We've recently run into an issue where a Kafka broker encountered a kernel issue which blocked IO (but was able to heartbeat back to zookeeper I guess). The result of this is that the Kafka broker stayed in the ISR set but was actually unable to complete any tasks.
The question is: 1) Is there any document on what Kafka checks before it emits a heartbeat, or is it just dumbing emitting heartbeats (I see https://cwiki.apache.org/confluence/display/KAFKA/A+Guide+To+The+Kafka+Protocol, but it seems to just mention the protocol without talking about what is actually checked before the heartbeat).
2) In my case, Kafka was heartbeating even though all requests are failing. Is there any way to employ deeper heartbeat within Kafka to check request success rate, etc? Or do we need to use external tools like https://github.com/pinterest/doctorkafka, https://www.slideshare.net/JiangjieQin/introduction-to-kafka-cruise-control-68180931 or https://github.com/yahoo/kafka-manager
For your 2nd point, Kafka brokers emit a large number of metrics. If in your case brokers stopped processing requests, it should have been obvious from a number of metrics, like the basic bytes in/out per sec or network/disk IO.

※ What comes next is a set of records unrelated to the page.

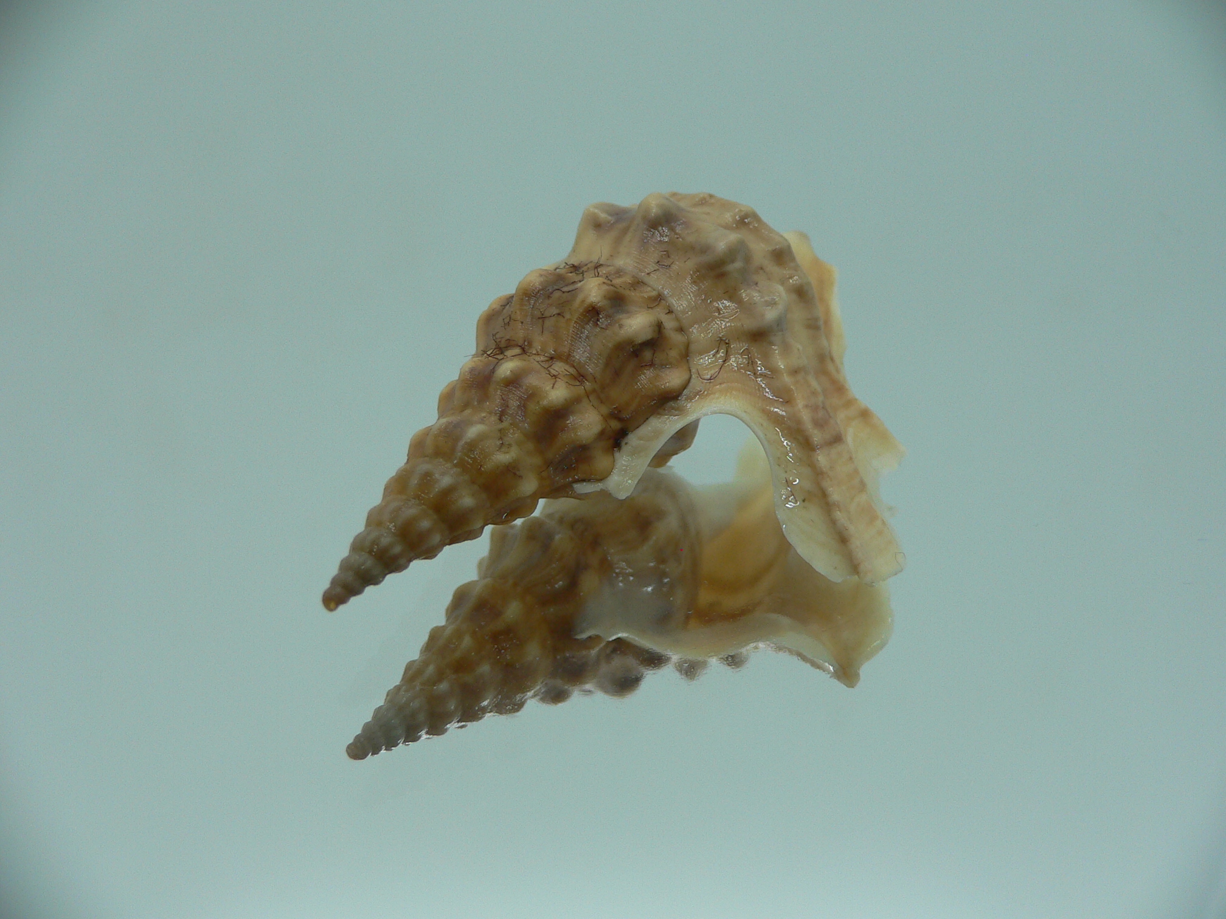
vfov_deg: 40.7
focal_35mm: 35
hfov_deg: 52.6
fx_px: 1240
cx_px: 613
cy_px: 460
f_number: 2.8
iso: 80
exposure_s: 1/60
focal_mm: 4.6
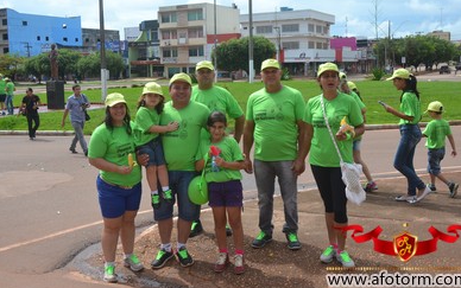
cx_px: 227
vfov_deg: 32.8
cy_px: 122
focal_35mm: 39
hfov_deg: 50.4
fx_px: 490
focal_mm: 22
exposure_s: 1/250
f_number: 8
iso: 100
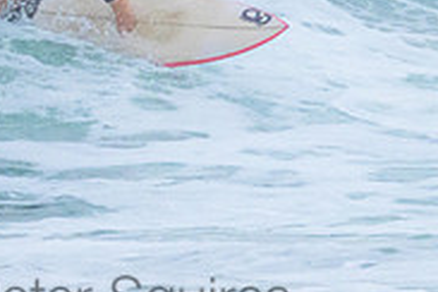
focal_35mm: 2718
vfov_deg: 0.5
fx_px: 33066
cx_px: 63
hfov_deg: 0.8
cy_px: -122
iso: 4500
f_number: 11
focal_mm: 800
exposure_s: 1/1600
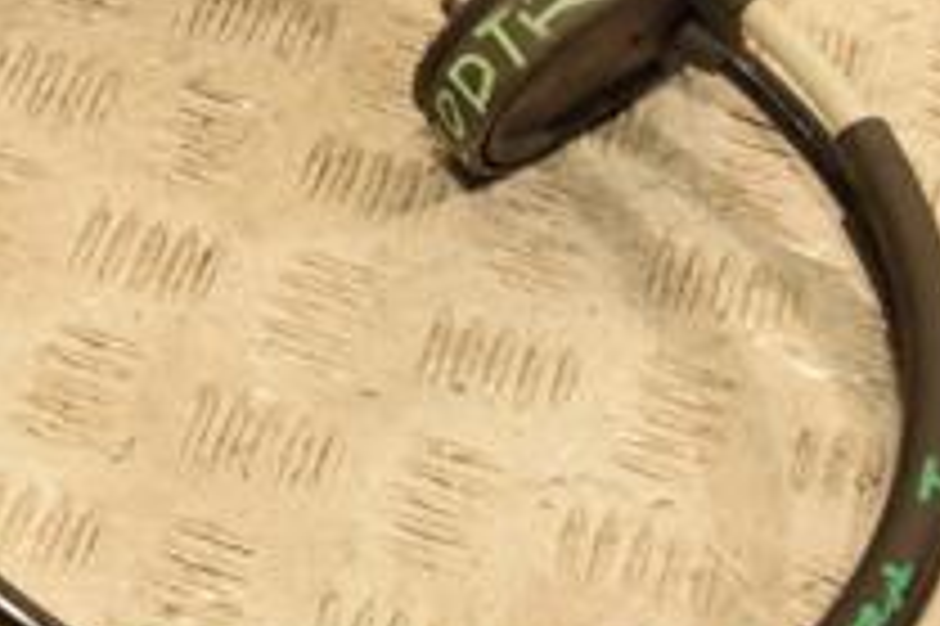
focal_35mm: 112
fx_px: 2922
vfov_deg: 12.2
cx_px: -171
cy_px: 149
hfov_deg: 17.5
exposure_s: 1/160
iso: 800
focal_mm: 26
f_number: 6.3
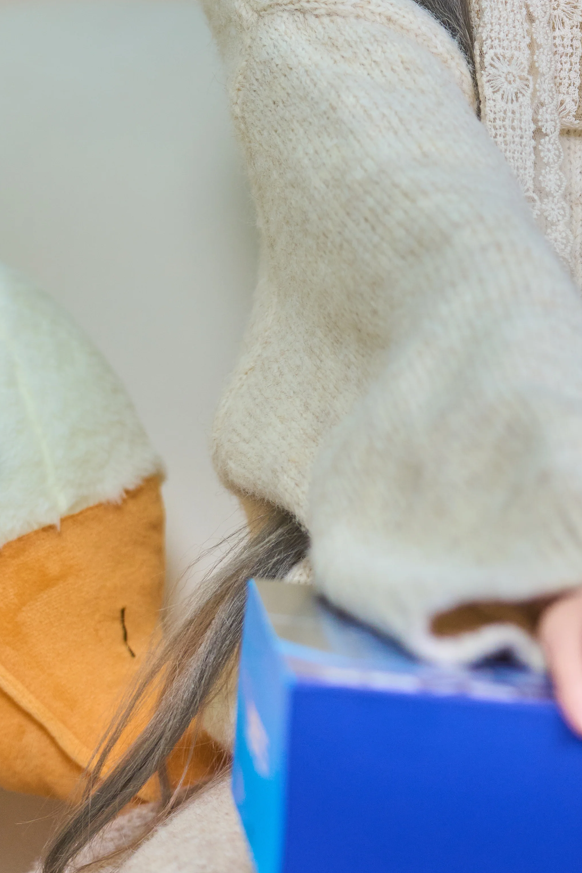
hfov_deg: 6.2
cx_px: 701
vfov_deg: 9.2
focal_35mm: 222
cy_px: 149
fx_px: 5383
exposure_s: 1/160
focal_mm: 79
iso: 100
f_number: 2
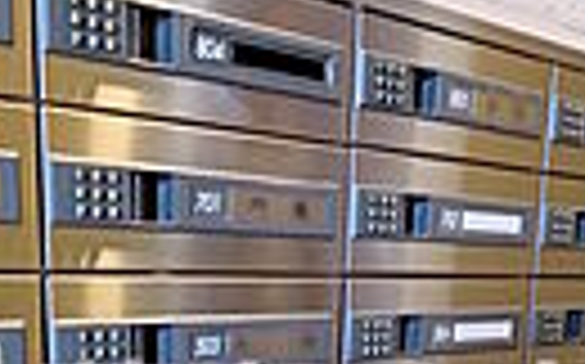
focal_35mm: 51
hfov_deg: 39.1
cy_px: 418
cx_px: 396
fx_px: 812
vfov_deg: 23.5
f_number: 2.2
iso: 579
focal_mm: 1.83
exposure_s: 1/33.3
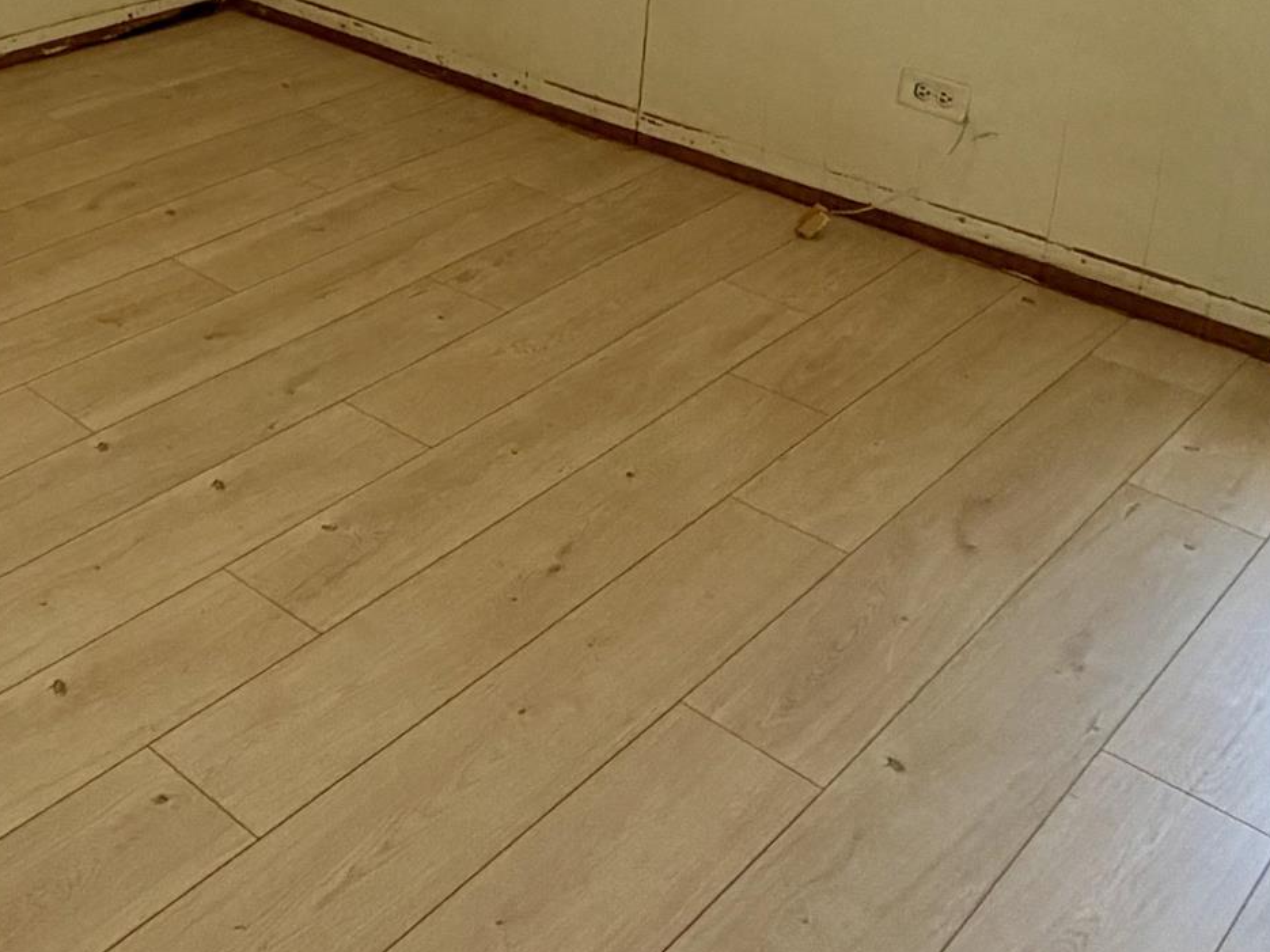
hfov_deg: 37.6
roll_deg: -0.2
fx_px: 1687
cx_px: 50
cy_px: -183
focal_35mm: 46
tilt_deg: -11.7
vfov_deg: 27.7
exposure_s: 1/121
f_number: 2.2
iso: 125
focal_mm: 2.22
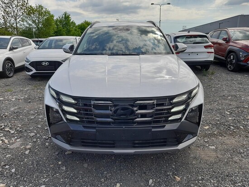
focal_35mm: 25
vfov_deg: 54.9
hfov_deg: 69.4
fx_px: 180
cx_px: 124
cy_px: 94
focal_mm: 4.6
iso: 20
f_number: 2
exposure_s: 1/701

It is essential to always monitor your Kafka clusters in order to be able to understand what's going on when things stop working. There are severals good articles online that list the most important Kafka, host and JVM metrics, for example:
Regarding your first question, I'm not sure what you're asking. The page you linked to is the Kafka protocol. It only details how Kafka clients and brokers interact. It doesn't cover any of the interaction between Kafka and Zookeeper.